--- Supplied material ---
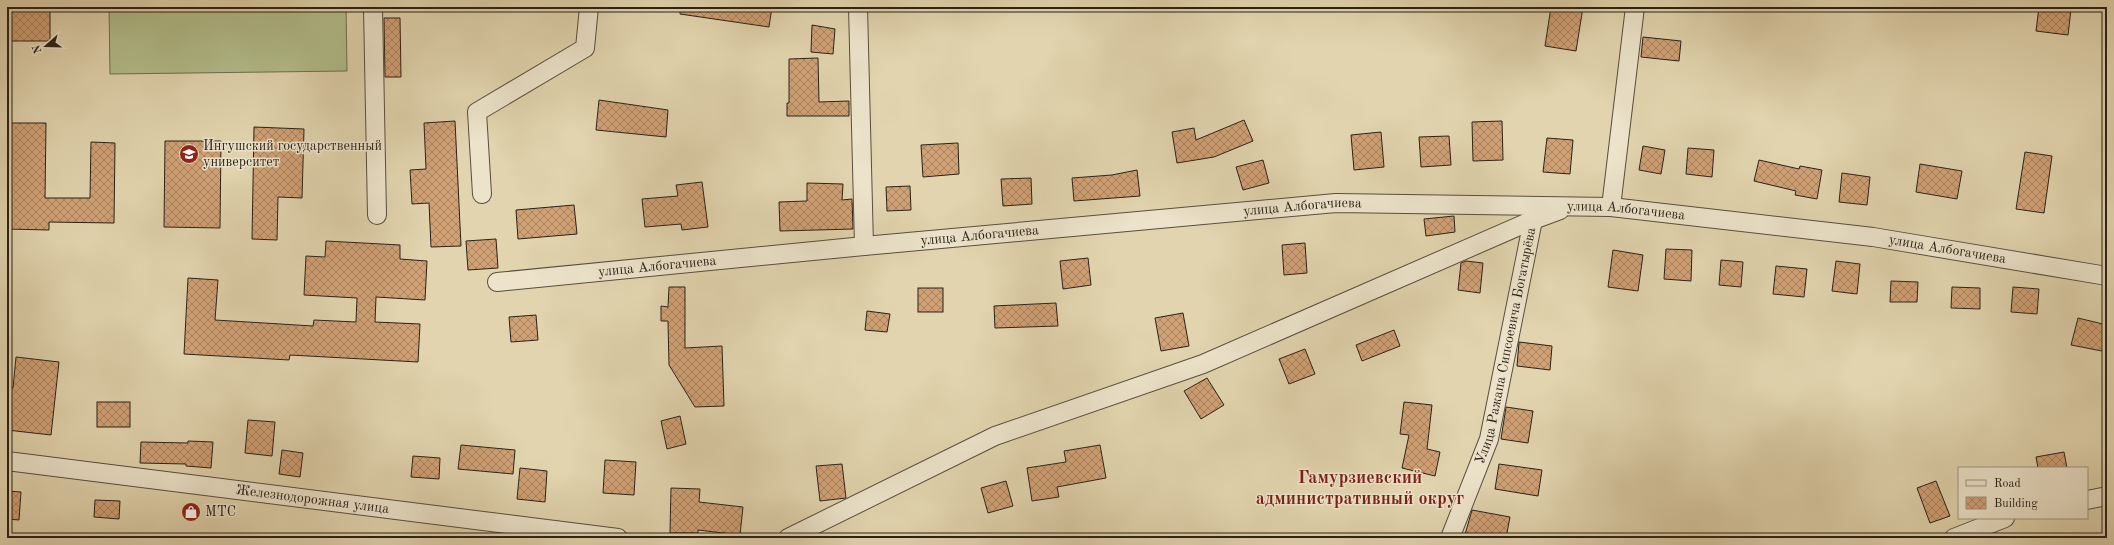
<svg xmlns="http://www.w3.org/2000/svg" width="2114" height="545" font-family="'Old Standard TT',serif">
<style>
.grass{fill:#b2bd8b;stroke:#6e6f52}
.building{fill:url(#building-cross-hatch);stroke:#2a2118}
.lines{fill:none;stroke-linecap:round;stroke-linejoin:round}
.minor-casing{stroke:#584e3e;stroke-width:20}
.minor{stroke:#ece3ca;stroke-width:18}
.labels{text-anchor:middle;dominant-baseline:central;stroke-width:3;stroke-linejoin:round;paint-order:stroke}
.poi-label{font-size:14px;fill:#2a2118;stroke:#ece3ca;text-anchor:start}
.street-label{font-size:14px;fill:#2a2118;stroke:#ece3ca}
.district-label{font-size:18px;font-weight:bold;fill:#7a1f14;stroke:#ece3ca}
</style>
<defs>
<pattern id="building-cross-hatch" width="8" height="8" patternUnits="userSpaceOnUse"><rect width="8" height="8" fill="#d0a175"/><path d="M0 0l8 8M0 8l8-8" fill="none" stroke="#a9835f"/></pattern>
</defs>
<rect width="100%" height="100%" fill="#e1d4ae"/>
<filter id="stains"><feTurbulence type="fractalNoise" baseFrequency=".005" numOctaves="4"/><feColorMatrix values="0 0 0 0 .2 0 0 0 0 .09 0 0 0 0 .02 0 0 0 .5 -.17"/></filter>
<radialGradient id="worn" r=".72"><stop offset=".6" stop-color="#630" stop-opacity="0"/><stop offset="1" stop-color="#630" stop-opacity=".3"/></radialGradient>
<path class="grass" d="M 109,7 L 346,7 L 347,71 L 110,74 Z"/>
<g class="building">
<rect x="7" y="7" width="43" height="34"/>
<path d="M 680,7 L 772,7 L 769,27 L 680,14 Z"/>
<path d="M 1551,7 L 1583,7 L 1576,51 L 1545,46 Z"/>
<path d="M 2039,7 L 2071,9 L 2068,35 L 2036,31 Z"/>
<path d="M 384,18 L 400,18 L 401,77 L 385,77 Z"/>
<path d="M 812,25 L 835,29 L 833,54 L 811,52 Z"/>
<path d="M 1643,37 L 1681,41 L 1679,61 L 1641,57 Z"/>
<path d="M 818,58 L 819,102 L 849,101 L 849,116 L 787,116 L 787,103 L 789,103 L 789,59 Z"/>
<path d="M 599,100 L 668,110 L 666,137 L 596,130 Z"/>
<path d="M 1244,120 L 1253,141 L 1214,157 L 1177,163 L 1172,132 L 1194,128 L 1196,140 Z"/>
<path d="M 455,121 L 461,246 L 431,247 L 429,203 L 412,204 L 410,170 L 426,169 L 424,123 Z"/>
<path d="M 1502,121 L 1503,160 L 1473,161 L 1472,122 Z"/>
<path d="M 9,123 L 46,123 L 45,198 L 90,198 L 91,142 L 115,143 L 114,223 L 49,222 L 49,230 L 7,229 Z"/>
<path d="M 254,127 L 304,129 L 302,198 L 278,197 L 277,240 L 252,239 Z"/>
<path d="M 1381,132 L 1384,167 L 1354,170 L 1351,135 Z"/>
<path d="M 1449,136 L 1451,165 L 1421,167 L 1419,137 Z"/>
<path d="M 1547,138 L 1573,140 L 1570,174 L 1543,172 Z"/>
<path d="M 165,141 L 221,141 L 220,228 L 164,227 Z"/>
<path d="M 958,143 L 959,174 L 923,177 L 921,145 Z"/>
<path d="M 1643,146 L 1665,150 L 1661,174 L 1639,170 Z"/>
<path d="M 1688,148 L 1714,150 L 1712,177 L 1686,174 Z"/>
<path d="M 2025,152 L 2052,156 L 2044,213 L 2016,209 Z"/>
<path d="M 1263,160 L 1269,183 L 1243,190 L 1236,167 Z"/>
<path d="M 1759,160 L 1799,169 L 1800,166 L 1822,170 L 1817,199 L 1795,195 L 1796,191 L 1754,181 Z"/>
<path d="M 1920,164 L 1962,171 L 1957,199 L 1916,192 Z"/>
<path d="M 1137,170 L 1140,196 L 1074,201 L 1072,178 L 1112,175 Z"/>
<path d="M 1842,173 L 1870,177 L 1867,205 L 1839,202 Z"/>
<path d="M 1031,178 L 1032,204 L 1003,206 L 1001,179 Z"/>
<path d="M 702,182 L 708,227 L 682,230 L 681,224 L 645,227 L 642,199 L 678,196 L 676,185 Z"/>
<path d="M 807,183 L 843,184 L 842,200 L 852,199 L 853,229 L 780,231 L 779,202 L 807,201 Z"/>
<path d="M 910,186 L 911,210 L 887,211 L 886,187 Z"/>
<path d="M 574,205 L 577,234 L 518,239 L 516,210 Z"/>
<path d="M 1454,216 L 1455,232 L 1426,236 L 1424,219 Z"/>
<path d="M 496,239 L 498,268 L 468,270 L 466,241 Z"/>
<path d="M 326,241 L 400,245 L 400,259 L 427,261 L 425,300 L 376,297 L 375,322 L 420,324 L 418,362 L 290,355 L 289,360 L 184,354 L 188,278 L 218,280 L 215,320 L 313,326 L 314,320 L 356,322 L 357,298 L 304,295 L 306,256 L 325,257 Z"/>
<path d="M 1305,243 L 1307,273 L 1284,275 L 1282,245 Z"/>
<path d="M 1666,249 L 1692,250 L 1691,281 L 1664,279 Z"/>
<path d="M 1613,250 L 1643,255 L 1638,291 L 1608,287 Z"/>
<path d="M 1088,258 L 1091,285 L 1063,289 L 1060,261 Z"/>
<path d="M 1721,260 L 1743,262 L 1741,287 L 1719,285 Z"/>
<path d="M 1466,261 L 1483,263 L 1480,293 L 1458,290 L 1461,263 Z"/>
<path d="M 1836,261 L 1860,264 L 1857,294 L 1832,291 Z"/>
<path d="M 1776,266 L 1807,269 L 1804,297 L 1773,294 Z"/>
<path d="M 1891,281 L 1918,282 L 1917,302 L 1890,302 Z"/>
<path d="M 669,287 L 685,287 L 685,348 L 722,346 L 724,406 L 695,407 L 669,365 L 668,321 L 661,321 L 661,306 L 668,307 Z"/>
<path d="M 1952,287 L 1980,288 L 1980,309 L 1951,308 Z"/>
<path d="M 2013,287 L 2039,289 L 2037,314 L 2011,312 Z"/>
<rect x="918" y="288" width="25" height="24"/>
<path d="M 1056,303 L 1058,326 L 995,328 L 994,306 Z"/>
<path d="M 867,311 L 890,314 L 887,332 L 865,330 Z"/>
<path d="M 1183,313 L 1189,346 L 1161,351 L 1155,318 Z"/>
<path d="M 536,315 L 538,340 L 511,342 L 509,317 Z"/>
<path d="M 2078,318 L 2107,325 L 2107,352 L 2071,345 Z"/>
<path d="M 1394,330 L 1400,346 L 1362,361 L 1356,345 Z"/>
<path d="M 1519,342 L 1552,346 L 1550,370 L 1517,366 Z"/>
<path d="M 1305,349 L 1315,374 L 1289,384 L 1279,359 Z"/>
<path d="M 16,357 L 59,362 L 51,435 L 7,430 L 7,387 L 13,388 Z"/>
<path d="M 1207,378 L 1224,405 L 1201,419 L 1184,391 Z"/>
<rect x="97" y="402" width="33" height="25"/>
<path d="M 1404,402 L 1432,405 L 1427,449 L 1440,452 L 1435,476 L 1402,468 L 1409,435 L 1400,434 Z"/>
<path d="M 1506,407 L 1533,411 L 1528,443 L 1501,439 Z"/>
<path d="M 680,416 L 686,444 L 667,449 L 661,421 Z"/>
<path d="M 248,420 L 275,422 L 272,456 L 245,453 Z"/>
<path d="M 188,441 L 213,442 L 211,468 L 186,466 L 186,464 L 140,463 L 141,442 L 188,443 Z"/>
<path d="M 461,445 L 515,450 L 513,474 L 458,469 Z"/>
<path d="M 1100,445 L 1106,478 L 1057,487 L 1059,497 L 1032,501 L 1027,468 L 1066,462 L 1064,451 Z"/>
<path d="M 282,450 L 303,453 L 300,477 L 279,474 Z"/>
<path d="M 2064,452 L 2067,468 L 2038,468 L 2036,457 Z"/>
<path d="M 413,456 L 440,458 L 439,479 L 411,477 Z"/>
<path d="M 605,460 L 636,462 L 634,495 L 603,493 Z"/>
<path d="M 842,464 L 846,498 L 820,501 L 816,466 Z"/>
<path d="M 1499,464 L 1542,470 L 1538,496 L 1495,489 Z"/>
<path d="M 520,468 L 547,471 L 545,502 L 517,499 Z"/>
<path d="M 1006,481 L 1013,506 L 988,513 L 981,488 Z"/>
<path d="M 1936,481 L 1950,516 L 1930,523 L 1917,488 Z"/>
<path d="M 671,488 L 700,489 L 699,502 L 743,507 L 740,535 L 698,530 L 698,533 L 670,533 Z"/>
<path d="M 7,491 L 21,492 L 19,520 L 7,519 Z"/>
<path d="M 95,500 L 120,501 L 119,519 L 94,517 Z"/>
<path d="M 1472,510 L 1510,517 L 1506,538 L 1464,538 Z"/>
</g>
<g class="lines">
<g class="minor-casing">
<g id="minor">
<path d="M 373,7 L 377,215"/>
<path d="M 858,7 L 864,246"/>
<path d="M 482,194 L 477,112 L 585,48 L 589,7"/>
<path d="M 1611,207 L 1635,7"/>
<path id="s1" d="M 497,282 L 864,246 L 1336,203 L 1611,207 L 1873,237 L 2107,276"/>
<path id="s2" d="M 7,461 L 618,538"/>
<path d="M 2087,500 L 2107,496"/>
<path d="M 788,538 L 995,436 L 1203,364 L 1533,220 L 1560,210"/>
<path id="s3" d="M 1450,538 L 1489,439 L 1533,220"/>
<path d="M 1954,538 L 2005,518"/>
</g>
</g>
<use href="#minor" class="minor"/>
</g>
<defs>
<g id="university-disc" transform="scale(1)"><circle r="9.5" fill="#8f2418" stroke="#ece3ca"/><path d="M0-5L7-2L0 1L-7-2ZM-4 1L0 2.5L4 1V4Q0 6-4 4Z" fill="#fff"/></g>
<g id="shop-disc" transform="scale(1)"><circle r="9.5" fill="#8f2418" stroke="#ece3ca"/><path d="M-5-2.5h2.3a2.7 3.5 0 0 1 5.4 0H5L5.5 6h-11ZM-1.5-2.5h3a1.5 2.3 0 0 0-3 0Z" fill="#fff"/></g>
</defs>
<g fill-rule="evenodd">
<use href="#university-disc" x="189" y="154"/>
<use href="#shop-disc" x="191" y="512"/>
</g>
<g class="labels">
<g class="poi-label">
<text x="203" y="146">Ингушский государственный<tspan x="203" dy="16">университет</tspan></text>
<text x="205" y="512">МТС</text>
</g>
<g class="street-label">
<text stroke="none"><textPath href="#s1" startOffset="809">улица Албогачиева</textPath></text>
<text stroke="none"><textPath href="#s1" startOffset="1133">улица Албогачиева</textPath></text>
<text stroke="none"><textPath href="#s1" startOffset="485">улица Албогачиева</textPath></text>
<text stroke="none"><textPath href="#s1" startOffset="1457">улица Албогачиева</textPath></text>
<text stroke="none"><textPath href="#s1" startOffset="161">улица Албогачиева</textPath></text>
<text stroke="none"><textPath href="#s3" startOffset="201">Улица Ражапа Сипсоевича Богатырёва</textPath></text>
<text stroke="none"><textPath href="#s2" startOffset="308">Железнодорожная улица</textPath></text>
</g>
<g class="district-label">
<text x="1360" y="478">Гамурзиевский<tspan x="1360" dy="21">административный округ</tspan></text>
</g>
</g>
<rect width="2114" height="545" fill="none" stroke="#e1d4ae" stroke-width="24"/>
<rect x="8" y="8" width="2098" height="529" fill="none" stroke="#2a2118" stroke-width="2"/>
<rect x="12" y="12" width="2090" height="521" fill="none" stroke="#2a2118"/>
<rect x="1958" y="467" width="130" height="52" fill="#ece3ca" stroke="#9e9583"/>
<rect x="1966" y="480" width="20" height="6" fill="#ece3ca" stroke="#9e9583"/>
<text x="1994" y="487" font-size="12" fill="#2a2118">Road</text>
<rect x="1966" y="497" width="20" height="12" fill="url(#building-cross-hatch)" stroke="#9e9583"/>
<text x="1994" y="507" font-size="12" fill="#2a2118">Building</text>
<g transform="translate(46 46) rotate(250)" stroke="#ece3ca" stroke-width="3" paint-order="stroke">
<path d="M0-3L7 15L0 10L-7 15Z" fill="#2a2118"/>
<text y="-6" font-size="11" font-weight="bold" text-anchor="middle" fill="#2a2118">N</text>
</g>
<rect width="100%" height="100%" filter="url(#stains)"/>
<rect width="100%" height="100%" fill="url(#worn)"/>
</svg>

--- How to complete this task ---
If a line in the records above contains the string "lines", copy that line out.

--- Exercise response ---
.lines{fill:none;stroke-linecap:round;stroke-linejoin:round}
<g class="lines">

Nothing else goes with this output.